Unlike sampling, frequency estimation provides strong guarantees for every individual item, making it invaluable in network traffic monitoring and natural language processing for detecting heavy hitters. The framework coexists with earlier sampling: sampling is simpler for aggregate statistics, while frequency estimation gives per-element fidelity.
Simultaneously in 1996, a different framework—sketch-based approximation—appeared, targeting aggregate queries rather than per-item frequencies. The core idea is to represent the stream as a high-dimensional vector (each dimension counts one item) and then apply a random linear projection to a much lower-dimensional space. The Johnson–Lindenstrauss lemma guarantees that pairwise Euclidean distances are approximately preserved with high probability, enabling norm and inner product estimation.

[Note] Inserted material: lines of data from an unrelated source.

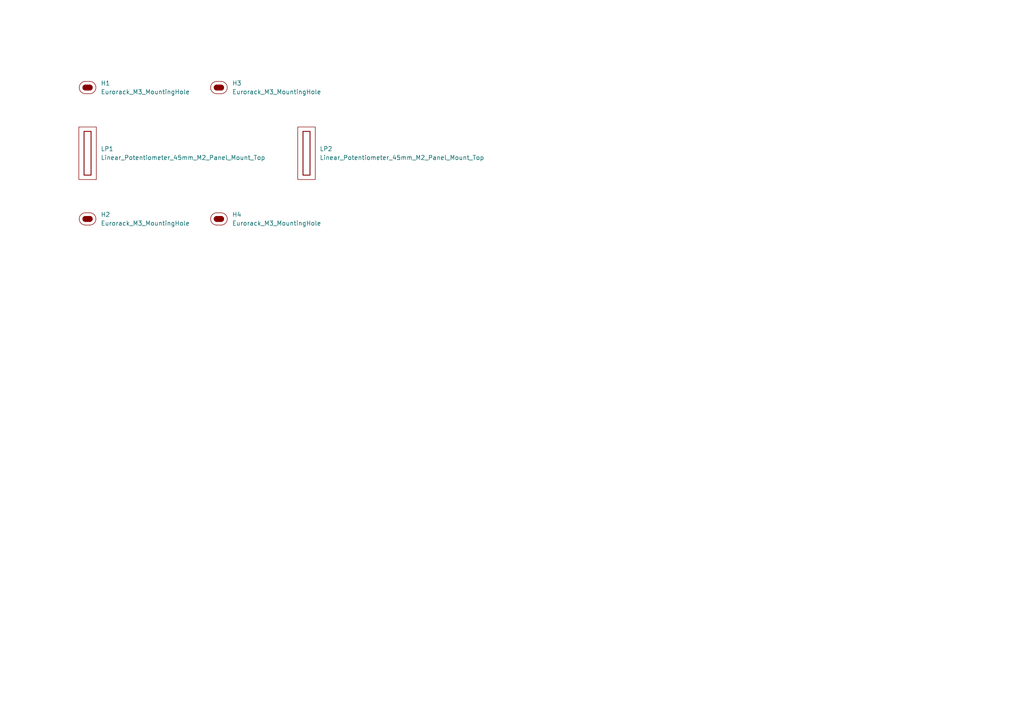
<source format=kicad_sch>
(kicad_sch
	(version 20250114)
	(generator "eeschema")
	(generator_version "9.0")
	(uuid "343054b5-8d0d-4388-a509-2e10e3256b11")
	(paper "A4")
	
	(symbol
		(lib_id "EXC:Eurorack_M3_MountingHole")
		(at 63.5 63.5 0)
		(unit 1)
		(exclude_from_sim no)
		(in_bom yes)
		(on_board yes)
		(dnp no)
		(fields_autoplaced yes)
		(uuid "57fcfc16-a4d7-43e5-9a97-5678e0757a45")
		(property "Reference" "H4"
			(at 67.31 62.2299 0)
			(effects
				(font
					(size 1.27 1.27)
				)
				(justify left)
			)
		)
		(property "Value" "Eurorack_M3_MountingHole"
			(at 67.31 64.7699 0)
			(effects
				(font
					(size 1.27 1.27)
				)
				(justify left)
			)
		)
		(property "Footprint" "EXC:MountingHole_3.2mm_M3"
			(at 63.5 69.088 0)
			(effects
				(font
					(size 1.27 1.27)
				)
				(hide yes)
			)
		)
		(property "Datasheet" "~"
			(at 63.5 63.5 0)
			(effects
				(font
					(size 1.27 1.27)
				)
				(hide yes)
			)
		)
		(property "Description" "Mounting Hole without connection"
			(at 63.5 66.802 0)
			(effects
				(font
					(size 1.27 1.27)
				)
				(hide yes)
			)
		)
		(instances
			(project "SlidePot_45mm_1U12HP2x1Bv2"
				(path "/343054b5-8d0d-4388-a509-2e10e3256b11"
					(reference "H4")
					(unit 1)
				)
			)
		)
	)
	(symbol
		(lib_id "EXC:Linear_Potentiometer_45mm_M2_Panel_Mount_Top")
		(at 88.9 44.45 0)
		(unit 1)
		(exclude_from_sim no)
		(in_bom yes)
		(on_board yes)
		(dnp no)
		(fields_autoplaced yes)
		(uuid "6535dba2-0e26-4e2c-a363-722fffa927e0")
		(property "Reference" "LP2"
			(at 92.71 43.1799 0)
			(effects
				(font
					(size 1.27 1.27)
				)
				(justify left)
			)
		)
		(property "Value" "Linear_Potentiometer_45mm_M2_Panel_Mount_Top"
			(at 92.71 45.7199 0)
			(effects
				(font
					(size 1.27 1.27)
				)
				(justify left)
			)
		)
		(property "Footprint" "EXC:Linear_Potentiometer_45mm_M2_Panel_Mount_Top"
			(at 89.154 55.88 0)
			(effects
				(font
					(size 0.508 0.508)
				)
				(justify top)
				(hide yes)
			)
		)
		(property "Datasheet" "https://cdn-shop.adafruit.com/product-files/4272/P4272+C13403-001+Data+Sheet+.pdf"
			(at 81.026 57.912 0)
			(effects
				(font
					(size 0.508 0.508)
				)
				(justify left top)
				(hide yes)
			)
		)
		(property "Description" "Slide Potentiometer with Knob - 45mm Long - 10KΩ. Panel-mounted with 2x M2 screws, 41mm apart."
			(at 71.12 54.61 0)
			(effects
				(font
					(size 0.508 0.508)
				)
				(justify left top)
				(hide yes)
			)
		)
		(property "Source" "https://www.adafruit.com/product/4272"
			(at 81.026 56.896 0)
			(effects
				(font
					(size 0.508 0.508)
				)
				(justify left top)
				(hide yes)
			)
		)
		(instances
			(project "SlidePot_45mm_1U12HP2x1Bv2"
				(path "/343054b5-8d0d-4388-a509-2e10e3256b11"
					(reference "LP2")
					(unit 1)
				)
			)
		)
	)
	(symbol
		(lib_id "EXC:Eurorack_M3_MountingHole")
		(at 25.4 63.5 0)
		(unit 1)
		(exclude_from_sim no)
		(in_bom yes)
		(on_board yes)
		(dnp no)
		(fields_autoplaced yes)
		(uuid "92f7f135-77a9-4373-90c1-16b9a8770752")
		(property "Reference" "H2"
			(at 29.21 62.2299 0)
			(effects
				(font
					(size 1.27 1.27)
				)
				(justify left)
			)
		)
		(property "Value" "Eurorack_M3_MountingHole"
			(at 29.21 64.7699 0)
			(effects
				(font
					(size 1.27 1.27)
				)
				(justify left)
			)
		)
		(property "Footprint" "EXC:MountingHole_3.2mm_M3"
			(at 25.4 69.088 0)
			(effects
				(font
					(size 1.27 1.27)
				)
				(hide yes)
			)
		)
		(property "Datasheet" "~"
			(at 25.4 63.5 0)
			(effects
				(font
					(size 1.27 1.27)
				)
				(hide yes)
			)
		)
		(property "Description" "Mounting Hole without connection"
			(at 25.4 66.802 0)
			(effects
				(font
					(size 1.27 1.27)
				)
				(hide yes)
			)
		)
		(instances
			(project "SlidePot_45mm_1U12HP2x1Bv2"
				(path "/343054b5-8d0d-4388-a509-2e10e3256b11"
					(reference "H2")
					(unit 1)
				)
			)
		)
	)
	(symbol
		(lib_id "EXC:Linear_Potentiometer_45mm_M2_Panel_Mount_Top")
		(at 25.4 44.45 0)
		(unit 1)
		(exclude_from_sim no)
		(in_bom yes)
		(on_board yes)
		(dnp no)
		(fields_autoplaced yes)
		(uuid "d0f81fc8-9677-4703-9e02-de36fd4aa888")
		(property "Reference" "LP1"
			(at 29.21 43.1799 0)
			(effects
				(font
					(size 1.27 1.27)
				)
				(justify left)
			)
		)
		(property "Value" "Linear_Potentiometer_45mm_M2_Panel_Mount_Top"
			(at 29.21 45.7199 0)
			(effects
				(font
					(size 1.27 1.27)
				)
				(justify left)
			)
		)
		(property "Footprint" "EXC:Linear_Potentiometer_45mm_M2_Panel_Mount_Top"
			(at 25.654 55.88 0)
			(effects
				(font
					(size 0.508 0.508)
				)
				(justify top)
				(hide yes)
			)
		)
		(property "Datasheet" "https://cdn-shop.adafruit.com/product-files/4272/P4272+C13403-001+Data+Sheet+.pdf"
			(at 17.526 57.912 0)
			(effects
				(font
					(size 0.508 0.508)
				)
				(justify left top)
				(hide yes)
			)
		)
		(property "Description" "Slide Potentiometer with Knob - 45mm Long - 10KΩ. Panel-mounted with 2x M2 screws, 41mm apart."
			(at 7.62 54.61 0)
			(effects
				(font
					(size 0.508 0.508)
				)
				(justify left top)
				(hide yes)
			)
		)
		(property "Source" "https://www.adafruit.com/product/4272"
			(at 17.526 56.896 0)
			(effects
				(font
					(size 0.508 0.508)
				)
				(justify left top)
				(hide yes)
			)
		)
		(instances
			(project ""
				(path "/343054b5-8d0d-4388-a509-2e10e3256b11"
					(reference "LP1")
					(unit 1)
				)
			)
		)
	)
	(symbol
		(lib_id "EXC:Eurorack_M3_MountingHole")
		(at 25.4 25.4 0)
		(unit 1)
		(exclude_from_sim no)
		(in_bom yes)
		(on_board yes)
		(dnp no)
		(fields_autoplaced yes)
		(uuid "e01c3de3-88e0-4c63-90b8-e97eb6267968")
		(property "Reference" "H1"
			(at 29.21 24.1299 0)
			(effects
				(font
					(size 1.27 1.27)
				)
				(justify left)
			)
		)
		(property "Value" "Eurorack_M3_MountingHole"
			(at 29.21 26.6699 0)
			(effects
				(font
					(size 1.27 1.27)
				)
				(justify left)
			)
		)
		(property "Footprint" "EXC:MountingHole_3.2mm_M3"
			(at 25.4 30.988 0)
			(effects
				(font
					(size 1.27 1.27)
				)
				(hide yes)
			)
		)
		(property "Datasheet" "~"
			(at 25.4 25.4 0)
			(effects
				(font
					(size 1.27 1.27)
				)
				(hide yes)
			)
		)
		(property "Description" "Mounting Hole without connection"
			(at 25.4 28.702 0)
			(effects
				(font
					(size 1.27 1.27)
				)
				(hide yes)
			)
		)
		(instances
			(project ""
				(path "/343054b5-8d0d-4388-a509-2e10e3256b11"
					(reference "H1")
					(unit 1)
				)
			)
		)
	)
	(symbol
		(lib_id "EXC:Eurorack_M3_MountingHole")
		(at 63.5 25.4 0)
		(unit 1)
		(exclude_from_sim no)
		(in_bom yes)
		(on_board yes)
		(dnp no)
		(fields_autoplaced yes)
		(uuid "f57dc8d2-b378-4d0f-bfa0-8b9519dc6f76")
		(property "Reference" "H3"
			(at 67.31 24.1299 0)
			(effects
				(font
					(size 1.27 1.27)
				)
				(justify left)
			)
		)
		(property "Value" "Eurorack_M3_MountingHole"
			(at 67.31 26.6699 0)
			(effects
				(font
					(size 1.27 1.27)
				)
				(justify left)
			)
		)
		(property "Footprint" "EXC:MountingHole_3.2mm_M3"
			(at 63.5 30.988 0)
			(effects
				(font
					(size 1.27 1.27)
				)
				(hide yes)
			)
		)
		(property "Datasheet" "~"
			(at 63.5 25.4 0)
			(effects
				(font
					(size 1.27 1.27)
				)
				(hide yes)
			)
		)
		(property "Description" "Mounting Hole without connection"
			(at 63.5 28.702 0)
			(effects
				(font
					(size 1.27 1.27)
				)
				(hide yes)
			)
		)
		(instances
			(project "SlidePot_45mm_1U12HP2x1Bv2"
				(path "/343054b5-8d0d-4388-a509-2e10e3256b11"
					(reference "H3")
					(unit 1)
				)
			)
		)
	)
	(sheet_instances
		(path "/"
			(page "1")
		)
	)
	(embedded_fonts no)
)

</source>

The AMS sketch (Alon–Matias–Szegedy) for $L_2$ norm uses random sign vectors and tracks the inner product of the frequency vector with random vectors, yielding an $(\varepsilon,\delta)$-approximation. Similarly, Count Sketch (also 1996) uses random signs and hashing for heavy hitters. The key advantage of linear sketches is composability: sketches from distributed streams can be added linearly, merging seamlessly. This framework unifies many previously separate problems (distinct elements, moments, entropy) under a common algebraic lens.

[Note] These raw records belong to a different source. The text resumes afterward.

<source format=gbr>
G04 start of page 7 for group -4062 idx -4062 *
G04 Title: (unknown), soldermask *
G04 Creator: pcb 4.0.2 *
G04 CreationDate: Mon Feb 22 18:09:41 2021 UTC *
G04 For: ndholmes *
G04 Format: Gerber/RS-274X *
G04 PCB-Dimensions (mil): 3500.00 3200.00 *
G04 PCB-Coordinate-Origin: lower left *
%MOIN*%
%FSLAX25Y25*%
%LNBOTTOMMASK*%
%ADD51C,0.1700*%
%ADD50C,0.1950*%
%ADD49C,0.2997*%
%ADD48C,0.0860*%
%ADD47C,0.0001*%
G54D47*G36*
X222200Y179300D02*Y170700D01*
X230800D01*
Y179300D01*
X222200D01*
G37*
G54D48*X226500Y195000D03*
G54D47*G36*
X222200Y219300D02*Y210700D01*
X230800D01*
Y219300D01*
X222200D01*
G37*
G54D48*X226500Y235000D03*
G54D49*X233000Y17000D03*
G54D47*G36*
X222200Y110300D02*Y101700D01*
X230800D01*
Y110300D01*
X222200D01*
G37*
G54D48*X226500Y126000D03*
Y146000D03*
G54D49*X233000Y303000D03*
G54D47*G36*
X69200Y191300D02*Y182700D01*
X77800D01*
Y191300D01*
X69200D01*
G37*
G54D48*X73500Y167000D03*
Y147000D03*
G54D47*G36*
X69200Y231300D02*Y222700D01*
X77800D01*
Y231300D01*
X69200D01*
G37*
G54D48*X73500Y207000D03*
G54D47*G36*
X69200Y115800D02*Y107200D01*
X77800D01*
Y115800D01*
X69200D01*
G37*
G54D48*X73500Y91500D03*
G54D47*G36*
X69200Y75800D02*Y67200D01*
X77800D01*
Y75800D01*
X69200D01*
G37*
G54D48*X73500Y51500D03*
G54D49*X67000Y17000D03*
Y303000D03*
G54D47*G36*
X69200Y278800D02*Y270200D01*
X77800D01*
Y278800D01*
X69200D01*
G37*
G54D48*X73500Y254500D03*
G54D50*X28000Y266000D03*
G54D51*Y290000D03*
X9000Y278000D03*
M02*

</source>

Sketch-based approximation and frequency estimation both use hash functions but differ in queries: frequency estimation answers point queries; sketch-based approximation answers aggregate queries like norms and inner products. The two frameworks coexist and sometimes overlap—for instance, Count Sketch can serve both purposes.
Graph streaming algorithms extend streaming methods to combinatorial structures. The input is a stream of edges, and memory is constrained to $O(n\,\text{polylog}\,n)$ (the semi-streaming model) to allow storing information about vertices but not all edges. A representative problem is connectivity: maintain a spanning forest using random sampling of edges. The classic approach processes each edge; if it connects two different connected components, add it to the forest; otherwise discard. This uses $O(n\log n)$ space and exactly tracks connectivity after one pass. For approximate matching, algorithms use sketches to estimate degrees and sample edges greedily.

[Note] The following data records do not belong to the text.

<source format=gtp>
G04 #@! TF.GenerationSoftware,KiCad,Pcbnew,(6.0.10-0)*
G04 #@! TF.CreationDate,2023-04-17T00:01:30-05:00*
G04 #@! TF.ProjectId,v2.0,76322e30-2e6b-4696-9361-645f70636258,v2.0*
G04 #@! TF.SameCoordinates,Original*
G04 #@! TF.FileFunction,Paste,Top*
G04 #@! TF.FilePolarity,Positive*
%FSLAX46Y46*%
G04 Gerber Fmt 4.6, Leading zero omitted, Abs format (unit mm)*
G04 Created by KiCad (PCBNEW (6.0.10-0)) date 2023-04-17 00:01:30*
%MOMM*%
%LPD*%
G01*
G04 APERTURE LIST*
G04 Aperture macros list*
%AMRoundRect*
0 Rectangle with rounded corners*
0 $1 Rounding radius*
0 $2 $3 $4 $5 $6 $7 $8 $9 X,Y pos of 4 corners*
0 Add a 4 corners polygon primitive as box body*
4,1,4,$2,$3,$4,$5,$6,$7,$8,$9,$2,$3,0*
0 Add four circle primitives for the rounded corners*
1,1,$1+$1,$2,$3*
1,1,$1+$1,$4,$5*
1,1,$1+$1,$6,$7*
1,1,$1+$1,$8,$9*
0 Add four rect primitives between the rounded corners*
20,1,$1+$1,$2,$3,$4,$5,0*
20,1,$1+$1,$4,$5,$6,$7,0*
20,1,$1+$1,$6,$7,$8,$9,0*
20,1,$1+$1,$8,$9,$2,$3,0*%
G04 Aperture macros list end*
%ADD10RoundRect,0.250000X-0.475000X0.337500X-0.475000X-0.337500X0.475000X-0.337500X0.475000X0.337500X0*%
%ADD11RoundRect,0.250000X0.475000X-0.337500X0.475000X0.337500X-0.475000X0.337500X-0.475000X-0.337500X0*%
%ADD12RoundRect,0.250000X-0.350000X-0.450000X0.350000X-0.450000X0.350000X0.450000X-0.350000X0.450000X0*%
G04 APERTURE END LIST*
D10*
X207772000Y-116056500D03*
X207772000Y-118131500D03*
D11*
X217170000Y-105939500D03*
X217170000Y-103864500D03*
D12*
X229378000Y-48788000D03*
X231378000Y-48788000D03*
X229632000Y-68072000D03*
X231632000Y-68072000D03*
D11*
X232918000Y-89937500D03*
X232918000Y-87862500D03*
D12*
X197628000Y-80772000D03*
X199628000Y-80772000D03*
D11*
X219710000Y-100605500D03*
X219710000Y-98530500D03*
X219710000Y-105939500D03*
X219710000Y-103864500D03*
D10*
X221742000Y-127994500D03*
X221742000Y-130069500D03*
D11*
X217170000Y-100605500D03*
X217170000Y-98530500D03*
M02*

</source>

Graph streaming borrows heavily from earlier frameworks: sampling for sparsification and linear sketches for cut estimation and spectral properties. However, it introduces new constraints—the combinatorial structure of graphs means that simple vector representations lose edge relationships. Lower bounds show that many graph problems (e.g., maximum matching, minimum cut) require multiple passes or distortion. This framework remains highly active, with ongoing work on dynamic graph streams and trade-offs between passes and space.
All four frameworks remain active today. Streaming sampling is a go-to for simple applications. Frequency estimation dominates in high-speed network hardware where point queries matter. Sketch-based approximation provides the sharpest theoretical tools for norms, moments, and distributed streams. Graph streaming is a burgeoning area with open problems in both algorithms and lower bounds. There is broad agreement that sublinear space forces approximation and that randomization is essential for most problems. Disagreements arise over whether deterministic sketches can match randomized ones, how to best model multiple passes, and whether graph streaming should prioritize worst-case or average-case analysis. The field continues to draw from online algorithms (irrevocable decisions) and approximation algorithms (error guarantees), but its defining commitment—sublinear memory—makes it a distinct and vital part of algorithm design.